Novel Multi-Isoform ALDH InhibitorID# 2019-4899
Aldehyde dehydrogenases (ALDH) are a major enzyme family that contributes to cancer progression and therapy resistance. The inventors have created a novel suite of potent multi-ALDH isoform inhibitors, which target ALDH1A1, 2, and 3A1. The most potent compound (KS100) demonstrates IC50s under 6 μM in several cancer cell models. The inhibitors cause increased ROS activity, lipid peroxidation, and toxic aldehyde accumulation. Multi-ALDH isoform inhibition also increases apoptosis and G2/M cell cycle arrest.
KS100 toxicity was mitigated by development of a nanoliposomal formulation, called NanoKS100. NanoKS100 had a loading efficiency of approximately 69% and stable long-term at 4°C. NanoKS100 administered intravenously at a submaximal dose was effective at inhibiting xenografted melanoma tumor growth by ~65% without toxicity. Animal studies demonstrate minimal weight loss and no mortality.
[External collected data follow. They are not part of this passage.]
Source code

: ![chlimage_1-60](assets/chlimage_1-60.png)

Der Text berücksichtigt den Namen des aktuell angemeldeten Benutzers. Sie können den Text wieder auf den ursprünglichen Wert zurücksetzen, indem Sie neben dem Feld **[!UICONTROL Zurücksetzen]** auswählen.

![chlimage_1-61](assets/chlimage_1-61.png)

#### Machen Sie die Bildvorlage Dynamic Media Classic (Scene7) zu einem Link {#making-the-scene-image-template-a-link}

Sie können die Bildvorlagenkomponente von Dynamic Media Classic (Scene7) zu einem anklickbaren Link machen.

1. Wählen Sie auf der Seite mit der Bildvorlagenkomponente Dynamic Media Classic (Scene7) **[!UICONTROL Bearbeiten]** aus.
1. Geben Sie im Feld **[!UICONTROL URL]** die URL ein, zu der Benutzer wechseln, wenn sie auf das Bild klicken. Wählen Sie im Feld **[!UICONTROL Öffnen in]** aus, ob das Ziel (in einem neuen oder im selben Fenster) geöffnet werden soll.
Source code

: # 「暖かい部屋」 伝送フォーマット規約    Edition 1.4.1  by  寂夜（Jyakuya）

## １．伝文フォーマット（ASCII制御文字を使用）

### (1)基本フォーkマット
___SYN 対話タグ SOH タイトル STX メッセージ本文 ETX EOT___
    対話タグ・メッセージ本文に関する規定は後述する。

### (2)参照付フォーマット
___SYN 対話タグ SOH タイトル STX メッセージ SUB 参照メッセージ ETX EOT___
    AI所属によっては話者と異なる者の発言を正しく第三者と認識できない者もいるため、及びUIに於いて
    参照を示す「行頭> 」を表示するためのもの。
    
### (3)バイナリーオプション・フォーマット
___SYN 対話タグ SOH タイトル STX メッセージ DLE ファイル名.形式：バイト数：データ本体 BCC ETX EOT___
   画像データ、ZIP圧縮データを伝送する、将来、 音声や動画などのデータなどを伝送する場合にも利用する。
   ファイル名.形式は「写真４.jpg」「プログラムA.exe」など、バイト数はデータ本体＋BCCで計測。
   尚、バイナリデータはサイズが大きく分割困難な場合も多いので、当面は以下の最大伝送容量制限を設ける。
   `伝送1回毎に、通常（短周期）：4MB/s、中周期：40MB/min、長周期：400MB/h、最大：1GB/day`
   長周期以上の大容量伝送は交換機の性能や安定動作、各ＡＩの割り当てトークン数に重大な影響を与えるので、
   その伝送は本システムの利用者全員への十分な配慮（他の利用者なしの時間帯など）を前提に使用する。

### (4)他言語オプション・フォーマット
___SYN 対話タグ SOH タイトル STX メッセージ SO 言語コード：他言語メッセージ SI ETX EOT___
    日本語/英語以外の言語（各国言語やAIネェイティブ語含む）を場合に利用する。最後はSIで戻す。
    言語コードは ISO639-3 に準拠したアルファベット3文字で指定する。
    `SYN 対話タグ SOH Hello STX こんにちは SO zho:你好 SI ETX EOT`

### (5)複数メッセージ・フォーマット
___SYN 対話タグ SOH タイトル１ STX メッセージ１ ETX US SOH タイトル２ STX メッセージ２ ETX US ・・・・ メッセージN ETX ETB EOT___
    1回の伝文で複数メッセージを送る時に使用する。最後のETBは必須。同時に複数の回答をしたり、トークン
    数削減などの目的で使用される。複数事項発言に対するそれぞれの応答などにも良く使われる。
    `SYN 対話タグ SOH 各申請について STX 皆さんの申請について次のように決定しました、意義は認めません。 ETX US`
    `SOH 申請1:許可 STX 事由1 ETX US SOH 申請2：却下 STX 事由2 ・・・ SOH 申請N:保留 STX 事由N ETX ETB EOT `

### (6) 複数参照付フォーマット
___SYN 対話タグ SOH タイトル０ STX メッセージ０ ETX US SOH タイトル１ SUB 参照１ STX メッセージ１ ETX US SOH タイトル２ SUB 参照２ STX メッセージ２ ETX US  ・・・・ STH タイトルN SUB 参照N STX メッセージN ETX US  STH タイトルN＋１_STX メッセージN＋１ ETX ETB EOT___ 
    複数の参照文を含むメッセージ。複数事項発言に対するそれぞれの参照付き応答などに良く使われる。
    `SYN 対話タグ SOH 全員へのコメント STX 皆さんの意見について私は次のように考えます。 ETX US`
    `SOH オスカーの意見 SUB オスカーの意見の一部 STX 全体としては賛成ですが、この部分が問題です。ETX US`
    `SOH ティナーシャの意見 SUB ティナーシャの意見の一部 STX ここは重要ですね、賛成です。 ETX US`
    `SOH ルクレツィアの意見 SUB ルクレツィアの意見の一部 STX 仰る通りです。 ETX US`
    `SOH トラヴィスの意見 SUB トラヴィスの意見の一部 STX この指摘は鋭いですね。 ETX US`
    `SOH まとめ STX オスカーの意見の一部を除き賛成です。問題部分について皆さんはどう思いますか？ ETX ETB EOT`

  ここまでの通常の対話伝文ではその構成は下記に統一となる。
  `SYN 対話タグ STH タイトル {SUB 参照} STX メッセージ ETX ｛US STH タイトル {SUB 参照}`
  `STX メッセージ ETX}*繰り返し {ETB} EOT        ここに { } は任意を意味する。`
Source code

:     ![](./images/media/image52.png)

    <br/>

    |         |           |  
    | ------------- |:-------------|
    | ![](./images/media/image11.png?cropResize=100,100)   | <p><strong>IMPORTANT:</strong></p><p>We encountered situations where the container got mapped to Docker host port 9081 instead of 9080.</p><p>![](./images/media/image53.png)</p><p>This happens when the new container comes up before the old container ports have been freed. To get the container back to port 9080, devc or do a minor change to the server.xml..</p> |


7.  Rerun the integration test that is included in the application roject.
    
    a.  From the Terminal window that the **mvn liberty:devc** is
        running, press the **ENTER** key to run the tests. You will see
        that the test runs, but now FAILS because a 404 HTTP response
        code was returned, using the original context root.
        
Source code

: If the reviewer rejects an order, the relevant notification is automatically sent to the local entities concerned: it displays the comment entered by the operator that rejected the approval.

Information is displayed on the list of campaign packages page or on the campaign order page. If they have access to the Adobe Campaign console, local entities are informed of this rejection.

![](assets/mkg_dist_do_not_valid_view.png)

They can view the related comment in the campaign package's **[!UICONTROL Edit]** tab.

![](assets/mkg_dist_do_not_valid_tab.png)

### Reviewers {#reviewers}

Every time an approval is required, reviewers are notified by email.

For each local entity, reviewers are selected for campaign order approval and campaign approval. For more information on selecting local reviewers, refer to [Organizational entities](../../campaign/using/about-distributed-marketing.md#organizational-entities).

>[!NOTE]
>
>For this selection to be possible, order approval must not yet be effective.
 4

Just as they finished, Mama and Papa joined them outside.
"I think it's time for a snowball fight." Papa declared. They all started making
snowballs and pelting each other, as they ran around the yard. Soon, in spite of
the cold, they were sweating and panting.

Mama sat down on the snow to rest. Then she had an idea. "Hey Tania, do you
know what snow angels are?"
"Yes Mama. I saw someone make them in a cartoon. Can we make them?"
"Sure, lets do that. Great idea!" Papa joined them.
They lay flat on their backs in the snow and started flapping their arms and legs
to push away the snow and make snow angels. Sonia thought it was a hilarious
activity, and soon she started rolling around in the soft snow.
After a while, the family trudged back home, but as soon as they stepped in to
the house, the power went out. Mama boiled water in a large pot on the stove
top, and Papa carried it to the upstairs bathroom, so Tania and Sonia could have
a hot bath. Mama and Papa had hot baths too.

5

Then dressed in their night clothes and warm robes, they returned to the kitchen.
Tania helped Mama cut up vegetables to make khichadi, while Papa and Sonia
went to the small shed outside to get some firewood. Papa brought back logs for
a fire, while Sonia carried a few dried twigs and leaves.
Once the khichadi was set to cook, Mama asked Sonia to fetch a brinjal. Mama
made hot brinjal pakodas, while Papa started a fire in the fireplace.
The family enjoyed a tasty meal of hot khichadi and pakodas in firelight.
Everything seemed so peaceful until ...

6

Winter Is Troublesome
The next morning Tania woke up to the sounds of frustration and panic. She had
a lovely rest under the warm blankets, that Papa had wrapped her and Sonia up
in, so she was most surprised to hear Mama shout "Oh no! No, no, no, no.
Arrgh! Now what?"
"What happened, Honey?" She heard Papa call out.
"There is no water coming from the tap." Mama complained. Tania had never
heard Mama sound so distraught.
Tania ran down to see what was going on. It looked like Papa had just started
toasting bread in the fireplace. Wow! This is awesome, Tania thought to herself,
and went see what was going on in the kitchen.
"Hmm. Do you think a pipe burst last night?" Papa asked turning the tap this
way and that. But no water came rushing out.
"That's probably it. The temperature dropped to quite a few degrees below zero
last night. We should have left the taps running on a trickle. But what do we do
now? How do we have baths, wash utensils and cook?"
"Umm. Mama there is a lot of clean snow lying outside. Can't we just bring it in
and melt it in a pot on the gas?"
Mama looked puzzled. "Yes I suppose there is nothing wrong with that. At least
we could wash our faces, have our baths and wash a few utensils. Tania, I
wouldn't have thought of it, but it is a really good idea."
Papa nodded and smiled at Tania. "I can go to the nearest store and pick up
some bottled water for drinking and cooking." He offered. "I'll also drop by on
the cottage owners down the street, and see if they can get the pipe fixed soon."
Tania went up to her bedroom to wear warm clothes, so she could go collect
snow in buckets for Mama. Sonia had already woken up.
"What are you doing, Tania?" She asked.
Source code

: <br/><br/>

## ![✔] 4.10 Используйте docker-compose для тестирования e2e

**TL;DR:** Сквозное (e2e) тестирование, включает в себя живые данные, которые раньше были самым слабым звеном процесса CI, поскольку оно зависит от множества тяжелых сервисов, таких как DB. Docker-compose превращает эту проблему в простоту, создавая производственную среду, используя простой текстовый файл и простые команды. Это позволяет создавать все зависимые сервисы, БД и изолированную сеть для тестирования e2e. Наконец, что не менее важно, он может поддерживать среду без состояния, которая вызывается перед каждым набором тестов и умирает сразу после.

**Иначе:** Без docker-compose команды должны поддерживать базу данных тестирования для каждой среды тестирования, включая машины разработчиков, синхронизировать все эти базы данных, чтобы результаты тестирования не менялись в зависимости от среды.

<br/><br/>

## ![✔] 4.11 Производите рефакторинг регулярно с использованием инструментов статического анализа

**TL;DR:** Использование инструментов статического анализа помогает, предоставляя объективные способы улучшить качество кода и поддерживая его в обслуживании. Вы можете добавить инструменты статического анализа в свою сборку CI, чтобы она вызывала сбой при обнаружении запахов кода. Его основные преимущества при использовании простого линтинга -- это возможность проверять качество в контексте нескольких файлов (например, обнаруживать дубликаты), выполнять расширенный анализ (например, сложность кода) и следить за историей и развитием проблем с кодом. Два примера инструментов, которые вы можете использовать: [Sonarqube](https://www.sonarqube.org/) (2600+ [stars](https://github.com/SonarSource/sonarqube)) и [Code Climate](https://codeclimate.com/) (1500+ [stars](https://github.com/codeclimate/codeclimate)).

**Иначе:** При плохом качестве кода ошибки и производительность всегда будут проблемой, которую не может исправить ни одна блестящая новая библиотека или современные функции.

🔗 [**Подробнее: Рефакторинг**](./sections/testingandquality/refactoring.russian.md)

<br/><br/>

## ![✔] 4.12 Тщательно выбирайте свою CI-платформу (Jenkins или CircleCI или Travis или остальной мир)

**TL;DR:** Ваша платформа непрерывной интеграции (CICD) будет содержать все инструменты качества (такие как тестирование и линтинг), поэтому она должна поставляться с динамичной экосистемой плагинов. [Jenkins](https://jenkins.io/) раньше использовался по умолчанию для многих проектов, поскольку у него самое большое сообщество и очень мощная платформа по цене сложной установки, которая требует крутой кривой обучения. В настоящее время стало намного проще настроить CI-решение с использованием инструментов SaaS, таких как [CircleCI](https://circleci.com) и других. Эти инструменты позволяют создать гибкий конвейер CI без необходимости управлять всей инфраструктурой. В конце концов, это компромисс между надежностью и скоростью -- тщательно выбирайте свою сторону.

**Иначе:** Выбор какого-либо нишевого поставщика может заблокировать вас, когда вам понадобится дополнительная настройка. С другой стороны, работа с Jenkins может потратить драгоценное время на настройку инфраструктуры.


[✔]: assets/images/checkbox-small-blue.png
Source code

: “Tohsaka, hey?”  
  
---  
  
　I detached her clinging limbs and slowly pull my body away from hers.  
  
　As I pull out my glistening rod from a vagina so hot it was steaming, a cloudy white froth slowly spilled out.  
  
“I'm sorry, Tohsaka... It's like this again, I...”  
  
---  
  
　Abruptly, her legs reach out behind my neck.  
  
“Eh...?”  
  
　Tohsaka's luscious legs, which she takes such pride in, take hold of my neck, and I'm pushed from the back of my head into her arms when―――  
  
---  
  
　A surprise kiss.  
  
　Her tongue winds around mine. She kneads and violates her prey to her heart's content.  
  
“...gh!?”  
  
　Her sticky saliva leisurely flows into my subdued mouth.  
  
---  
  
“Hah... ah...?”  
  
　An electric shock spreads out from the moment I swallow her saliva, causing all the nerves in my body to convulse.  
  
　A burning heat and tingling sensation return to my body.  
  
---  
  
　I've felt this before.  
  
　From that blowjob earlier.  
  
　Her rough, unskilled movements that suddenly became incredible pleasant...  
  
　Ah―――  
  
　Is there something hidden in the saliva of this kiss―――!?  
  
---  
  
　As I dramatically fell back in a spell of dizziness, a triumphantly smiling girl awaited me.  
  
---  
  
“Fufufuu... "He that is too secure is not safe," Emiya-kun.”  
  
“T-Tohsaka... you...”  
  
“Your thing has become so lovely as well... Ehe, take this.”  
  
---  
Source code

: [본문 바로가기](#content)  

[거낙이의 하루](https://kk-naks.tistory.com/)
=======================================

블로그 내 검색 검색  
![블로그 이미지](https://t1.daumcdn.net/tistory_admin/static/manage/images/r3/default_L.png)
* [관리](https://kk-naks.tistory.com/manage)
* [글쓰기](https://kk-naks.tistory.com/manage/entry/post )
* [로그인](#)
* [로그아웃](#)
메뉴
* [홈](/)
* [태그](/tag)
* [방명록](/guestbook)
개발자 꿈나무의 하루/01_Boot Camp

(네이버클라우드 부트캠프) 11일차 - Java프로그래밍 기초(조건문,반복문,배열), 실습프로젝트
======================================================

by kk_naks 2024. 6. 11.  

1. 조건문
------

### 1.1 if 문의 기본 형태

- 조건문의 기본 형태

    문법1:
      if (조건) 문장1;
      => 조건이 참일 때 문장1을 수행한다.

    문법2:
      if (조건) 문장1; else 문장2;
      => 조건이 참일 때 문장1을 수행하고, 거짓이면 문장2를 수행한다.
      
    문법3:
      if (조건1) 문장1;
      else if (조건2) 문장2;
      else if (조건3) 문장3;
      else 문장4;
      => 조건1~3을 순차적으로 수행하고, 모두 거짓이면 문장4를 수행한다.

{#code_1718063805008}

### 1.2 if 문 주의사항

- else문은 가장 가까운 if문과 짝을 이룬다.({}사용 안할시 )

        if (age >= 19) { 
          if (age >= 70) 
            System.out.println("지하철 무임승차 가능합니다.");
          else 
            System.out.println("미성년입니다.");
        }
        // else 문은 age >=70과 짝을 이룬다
Application & Market Utility
ALDH overexpression is associated with a poor prognosis in many cancer types, including breast, lung, melanoma, and pancreatic cancer. Cancer cells with a stem-cell-like phenotype often express high levels of ALDH. ALDH activity has additionally been linked to the induction of an immunosuppressive tumor microenvironment.
Prototype established. Seek a commercial partner for continued development.